> **EXERCISE DIRECTIONS**: Below are records; copy every line in them that holds the word "北京大街".

START STORED DATA

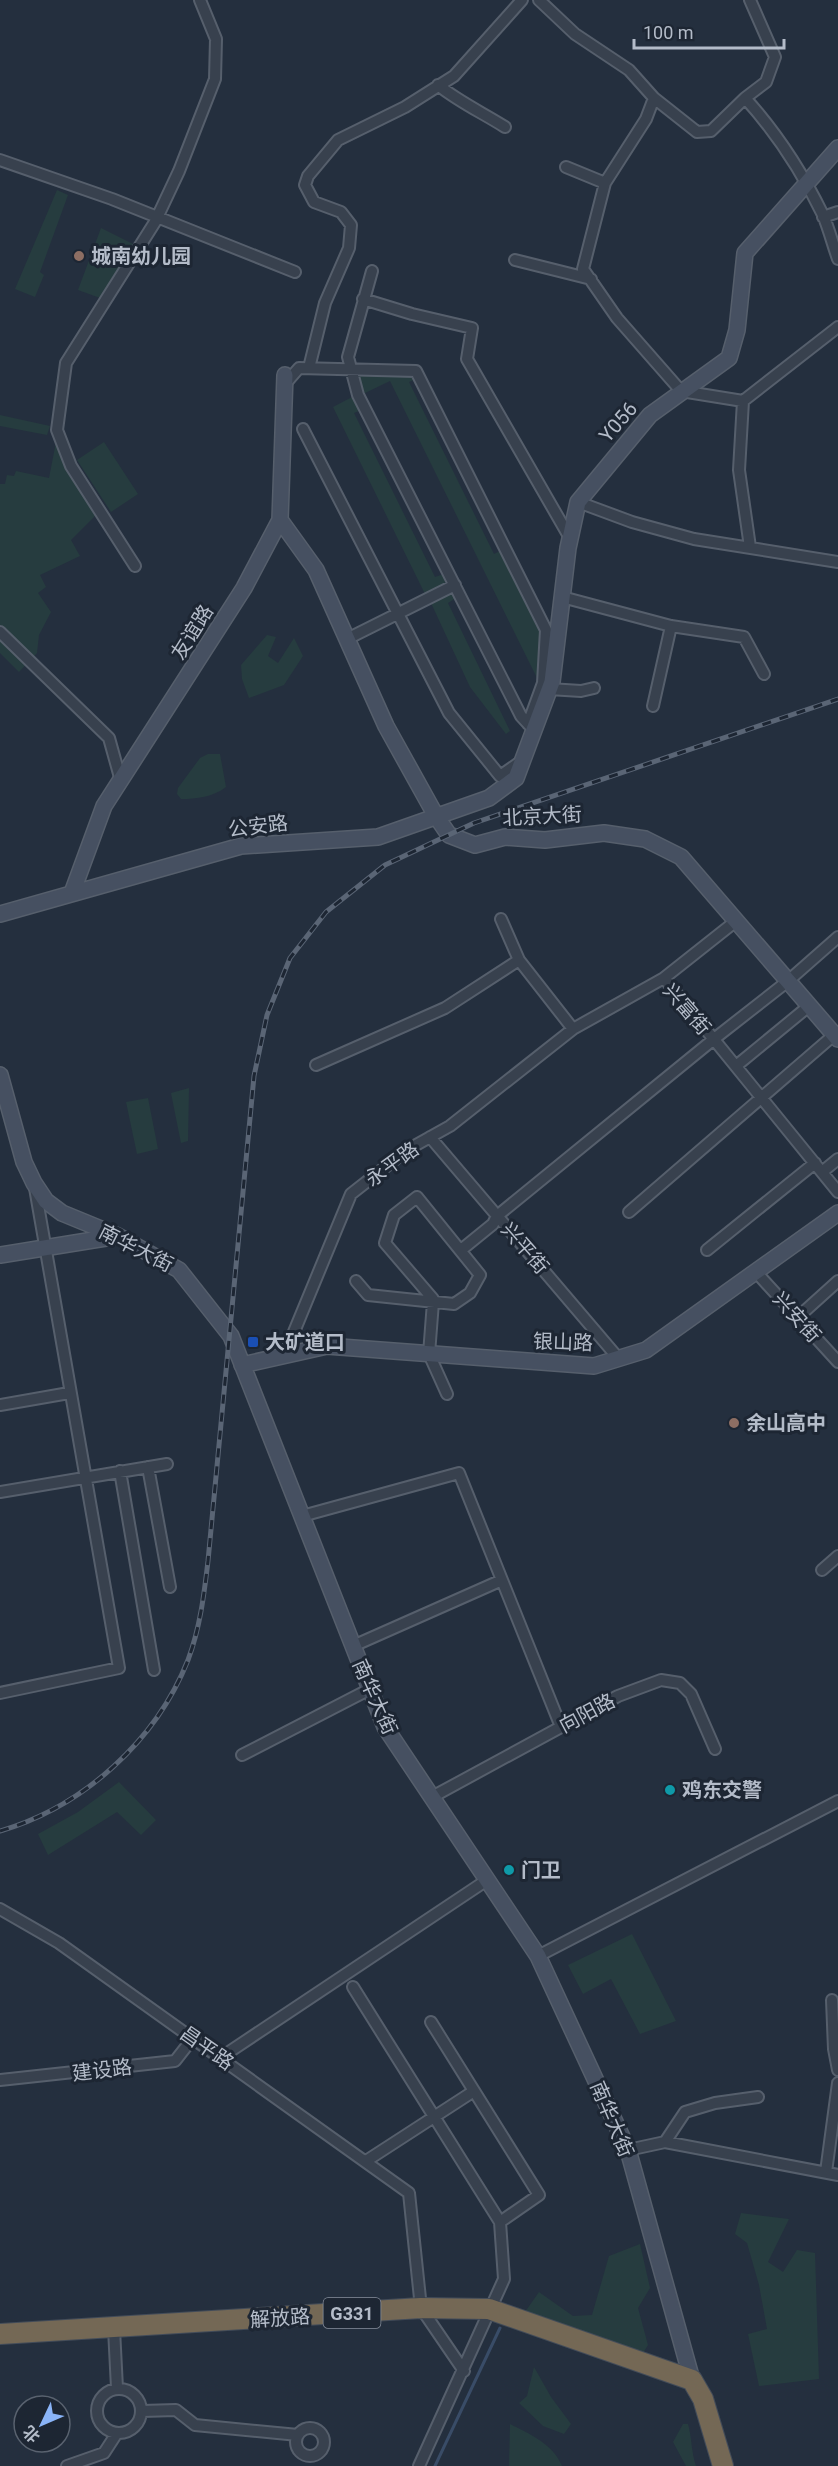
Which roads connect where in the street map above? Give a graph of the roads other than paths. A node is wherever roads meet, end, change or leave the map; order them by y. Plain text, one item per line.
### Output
1 (200, 0) edge
2 (522, 0) edge
3 (538, 0) edge
4 (750, 0) edge
5 (438, 86) junction
6 (654, 98) junction
7 (745, 98) junction
8 (505, 128) dead end
9 (838, 148) edge
10 (0, 160) edge
11 (566, 167) dead end
12 (604, 183) junction
13 (805, 184) junction
14 (838, 212) edge
15 (157, 217) junction
16 (823, 217) junction
17 (838, 259) edge
18 (515, 260) dead end
19 (372, 271) dead end
20 (295, 272) dead end
21 (591, 279) junction
22 (363, 299) junction
23 (838, 327) edge
24 (309, 368) junction
25 (350, 370) junction
26 (285, 380) joint
27 (681, 391) junction
28 (743, 401) junction
29 (303, 429) dead end
30 (578, 502) junction
31 (280, 520) junction
32 (570, 538) junction
33 (750, 547) junction
34 (838, 562) edge
35 (135, 566) dead end
36 (455, 585) junction
37 (562, 597) junction
38 (398, 613) junction
39 (671, 626) junction
40 (0, 632) edge
41 (347, 639) junction
42 (764, 674) dead end
43 (594, 688) dead end
44 (549, 689) junction
45 (654, 706) dead end
46 (531, 727) junction
47 (523, 760) junction
48 (516, 778) joint
49 (121, 781) junction
50 (436, 816) junction
51 (72, 893) junction
52 (0, 914) edge
53 (501, 919) dead end
54 (736, 921) junction
55 (838, 937) edge
56 (519, 960) junction
57 (664, 978) junction
58 (788, 981) junction
59 (809, 1006) junction
60 (573, 1029) junction
61 (836, 1037) edge
62 (714, 1039) junction
63 (316, 1065) dead end
64 (736, 1066) junction
65 (1, 1080) edge
66 (762, 1098) junction
67 (430, 1137) junction
68 (838, 1160) edge
69 (815, 1163) junction
70 (822, 1172) junction
71 (34, 1183) junction
72 (838, 1192) edge
73 (628, 1212) dead end
74 (838, 1213) edge
75 (497, 1216) junction
76 (118, 1236) junction
77 (43, 1248) junction
78 (461, 1250) junction
79 (707, 1250) dead end
80 (0, 1255) edge
81 (756, 1272) junction
82 (356, 1281) dead end
83 (838, 1281) edge
84 (433, 1302) junction
85 (797, 1318) junction
86 (429, 1354) junction
87 (284, 1356) junction
88 (619, 1359) junction
89 (838, 1362) edge
90 (242, 1365) junction
91 (69, 1393) junction
92 (447, 1394) dead end
93 (0, 1405) edge
94 (167, 1464) dead end
95 (148, 1467) junction
96 (120, 1471) junction
97 (85, 1477) junction
98 (0, 1492) edge
99 (302, 1516) junction
100 (838, 1556) edge
101 (822, 1570) dead end
102 (502, 1580) junction
103 (170, 1587) dead end
104 (353, 1646) junction
105 (154, 1670) dead end
106 (370, 1689) junction
107 (0, 1693) edge
108 (561, 1727) junction
109 (715, 1749) dead end
110 (242, 1755) dead end
111 (432, 1797) junction
112 (838, 1801) edge
113 (487, 1880) junction
114 (0, 1909) edge
115 (538, 1956) junction
116 (353, 1987) dead end
117 (832, 2000) dead end
118 (431, 2022) dead end
119 (193, 2038) junction
120 (220, 2058) junction
121 (838, 2070) edge
122 (0, 2080) edge
123 (838, 2083) edge
124 (474, 2091) junction
125 (758, 2097) dead end
126 (434, 2117) junction
127 (665, 2142) junction
128 (628, 2150) junction
129 (366, 2161) junction
130 (826, 2172) junction
131 (838, 2175) edge
132 (500, 2222) junction
133 (421, 2308) junction
134 (489, 2309) junction
135 (114, 2329) junction
136 (0, 2334) edge
137 (464, 2371) junction
138 (692, 2380) junction
139 (117, 2388) junction
140 (142, 2410) junction
141 (117, 2433) junction
142 (298, 2435) dead end
143 (67, 2466) edge
144 (419, 2466) edge
145 (714, 2466) edge
146 (723, 2466) edge

1 - 15 street
2 - 5 street
3 - 6 street
4 - 7 street
5 - 8 street
5 - 24 street
6 - 7 street
6 - 12 street
7 - 13 street
9 - 13 street, Y056 / Y056
10 - 15 street
11 - 12 street
12 - 21 street
13 - 16 street
13 - 27 street, Y056 / Y056
14 - 16 street
15 - 20 street
15 - 35 street
16 - 17 street
18 - 21 street
19 - 22 street
21 - 27 street
22 - 25 street
22 - 32 street
23 - 28 street
24 - 25 street
24 - 26 street
25 - 36 street
25 - 46 street
26 - 31 street, 友谊路
27 - 28 street
27 - 30 street, Y056 / Y056
28 - 33 street
29 - 38 street
30 - 32 street, Y056 / Y056
30 - 33 street
31 - 41 street, 北京大街
31 - 49 street, 友谊路
32 - 37 street, Y056 / Y056
33 - 34 street
36 - 38 street
36 - 46 street
37 - 39 street
37 - 44 street, Y056 / Y056
38 - 41 street
38 - 47 street
39 - 42 street
39 - 45 street
40 - 49 street
41 - 50 street, 北京大街
43 - 44 street
44 - 46 street, Y056 / Y056
46 - 47 street, Y056 / Y056
47 - 48 street, Y056 / Y056
48 - 50 street, 公安路
49 - 51 street, 友谊路
50 - 51 street, 公安路
50 - 54 street, 北京大街
51 - 52 street, 公安路
53 - 56 street
54 - 57 street
54 - 58 street, 北京大街
55 - 58 street
56 - 60 street
56 - 63 street
57 - 60 street, 兴富街
57 - 62 street, 兴富街
58 - 59 street, 北京大街
58 - 62 street
59 - 61 street, 北京大街
59 - 64 street
60 - 67 street, 永平路
61 - 66 street
62 - 64 street, 兴富街
62 - 75 street
64 - 66 street, 兴富街
65 - 71 street, 南华大街
66 - 69 street, 兴富街
66 - 73 street
67 - 75 street, 兴平街
67 - 87 street, 永平路
68 - 70 street
69 - 70 street, 兴富街
69 - 79 street
70 - 72 street, 兴富街
71 - 76 street, 南华大街
71 - 77 street
74 - 81 street, 银山路
75 - 78 street
75 - 88 street, 兴平街
76 - 77 street
76 - 90 street, 南华大街
77 - 80 street
77 - 91 street
78 - 84 street
78 - 84 street
81 - 85 street, 兴安街
81 - 88 street, 银山路
82 - 84 street
83 - 85 street
84 - 86 street
85 - 89 street, 兴安街
86 - 87 street, 银山路
86 - 88 street, 银山路
86 - 92 street
87 - 90 street, 银山路
90 - 99 street, 南华大街
91 - 93 street
91 - 97 street
94 - 95 street
95 - 96 street
95 - 103 street
96 - 97 street
96 - 105 street
97 - 98 street
97 - 107 street
99 - 102 street
99 - 104 street, 南华大街
100 - 101 street
102 - 104 street
102 - 108 street
104 - 106 street, 南华大街
106 - 110 street
106 - 111 street, 南华大街
108 - 109 street, 向阳路
108 - 111 street, 向阳路
111 - 113 street, 南华大街
112 - 115 street
113 - 115 street, 南华大街
113 - 120 street
114 - 119 street, 昌平路
115 - 128 street, 南华大街
116 - 126 street
117 - 121 street
118 - 124 street
119 - 120 street, 昌平路
119 - 122 street, 建设路
120 - 129 street, 昌平路
123 - 130 street
124 - 126 street
124 - 132 street
125 - 127 street
126 - 129 street
126 - 132 street
127 - 128 street
127 - 130 street
128 - 138 street, 南华大街
129 - 133 street, 昌平路
130 - 131 street
132 - 134 street
133 - 134 highway, 解放路 / G331
133 - 135 highway, 解放路 / G331
133 - 137 street
134 - 137 street
134 - 138 highway, 解放路 / G331
135 - 136 highway, 解放路 / G331
135 - 139 street
137 - 144 street
138 - 145 highway, 南华大街
138 - 146 highway, 南华大街
139 - 140 street
139 - 141 street
140 - 141 street
140 - 142 street
141 - 143 street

END STORED DATA

> **EXERCISE SOLUTION**:
31 - 41 street, 北京大街
41 - 50 street, 北京大街
50 - 54 street, 北京大街
54 - 58 street, 北京大街
58 - 59 street, 北京大街
59 - 61 street, 北京大街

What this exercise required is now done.